Wirklich, mir scheint die Sonne aus dem Hintern. Wenn ich gewusst hätte, wie
toll das hier ist, wäre ich schon viel früher gegen einen Baum gefahren!« Dann
wurde er ernst. »Es tut auch gut, dich zu sehen.«
    Daniel zog eine Tüte mit
Erdnüssen in pikantem Teigmantel aus seiner Jackentasche.
    »Hier Alter, ich weiß, dass
du die tonnenweise wegmachst.«
    Thomas versuchte sich an
einem Lächeln. Es sah zum Fürchten aus.
    »Danke dir. Den Zeitungen
zufolge bist du ein richtiger Held.«
    Daniel zog sich einen Stuhl
ans Bett und setzte sich. Karla tat es ihm nach.
    »Glaub nicht alles, was in
den Zeitungen steht.«
    »Dann müsst ihr mir alles
erzählen, was passiert ist.«
    Daniel zog die Stirn in
Falten.
    »Bist du sicher? Das kann
ziemlich lange dauern.«
    Thomas hob den Kopf, was ihn
sichtlich Kraft kostete, und blickte sich um.

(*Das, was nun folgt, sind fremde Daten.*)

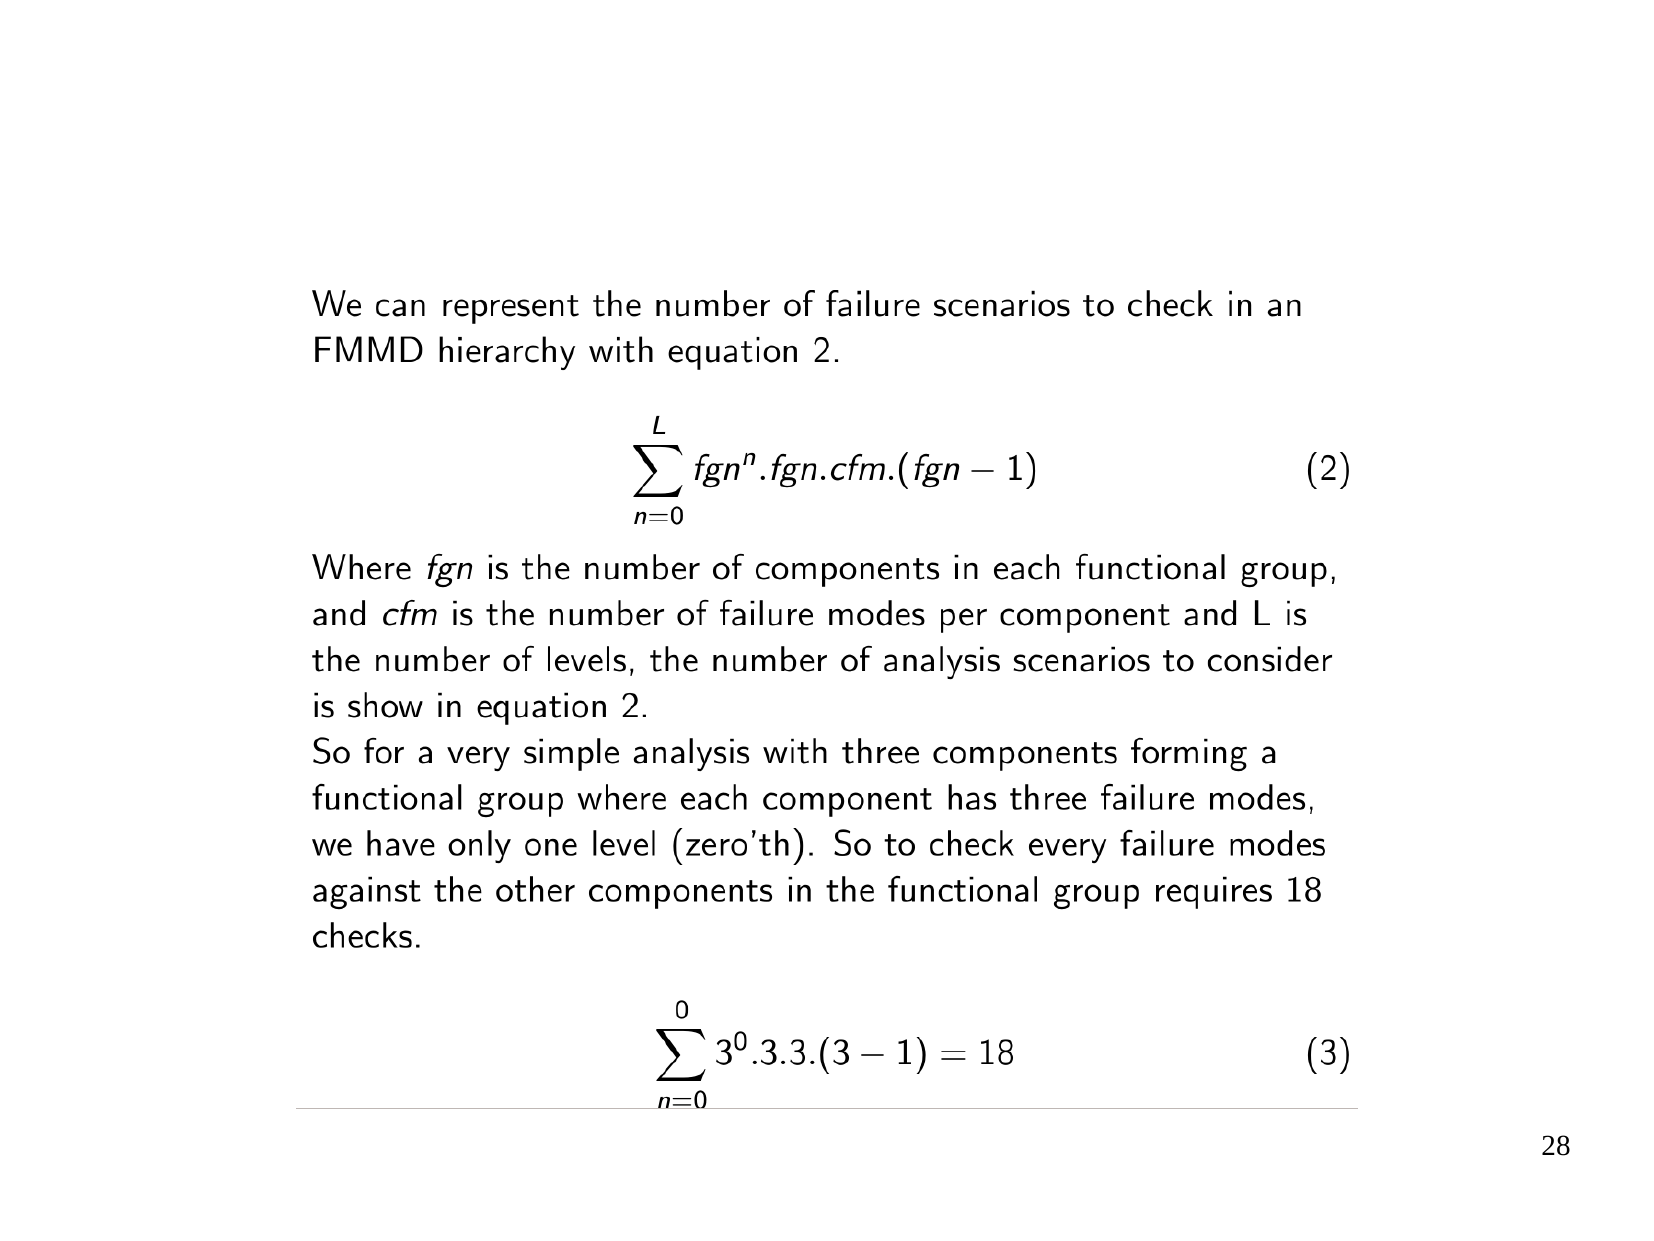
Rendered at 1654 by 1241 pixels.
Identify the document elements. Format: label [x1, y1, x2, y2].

picture [296, 290, 1358, 1109]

    »Sieht es aus, als hätte ich
heute noch was vor? Tanzen gehen oder so? Ich will alles hören. Nichts
auslassen.«
    Also begann Daniel, zu
erzählen. Er setzte dort an, wo Thomas ihn verlassen hatte und versuchte, sich
an die Chronologie der Ereignisse zu halten. Wenn er etwas Wichtiges vergaß
oder Karla der Meinung war, er würde zu lange auf Unwichtigem herumreiten, griff
sie ein und berichtete aus ihrer Sicht. Zwischendurch kamen verschiedene
Schwestern, um sich nach Thomas‘ Wohlbefinden zu erkundigen. Natürlich waren
die Ereignisse in der Henz-Villa mittlerweile eine Riesenstory im Hintertaunus,
und so waren Daniel und Karla regionale Berühmtheiten geworden. So wurden auch
sie von den Schwestern mit Essen und Trinken versorgt, verbunden mit den
unerlässlichen Ratschlägen, Thomas nicht zu überfordern. Der wiederum flirtete
mit jeder Krankenschwester, die ins Zimmer kam, egal ob Lehrling oder kurz vor
Rentenbeginn. Und die Schwestern lachten mit ihm, gingen auf seine Scherze und
Neckereien ein. Und die eine blonde Krankenschwester schien sich noch ein wenig
mehr um ihn zu bemühen als ihre Kolleginnen, die auch schon mehr taten, als man
es kannte. Vielleicht bahnte sich da ja etwas an.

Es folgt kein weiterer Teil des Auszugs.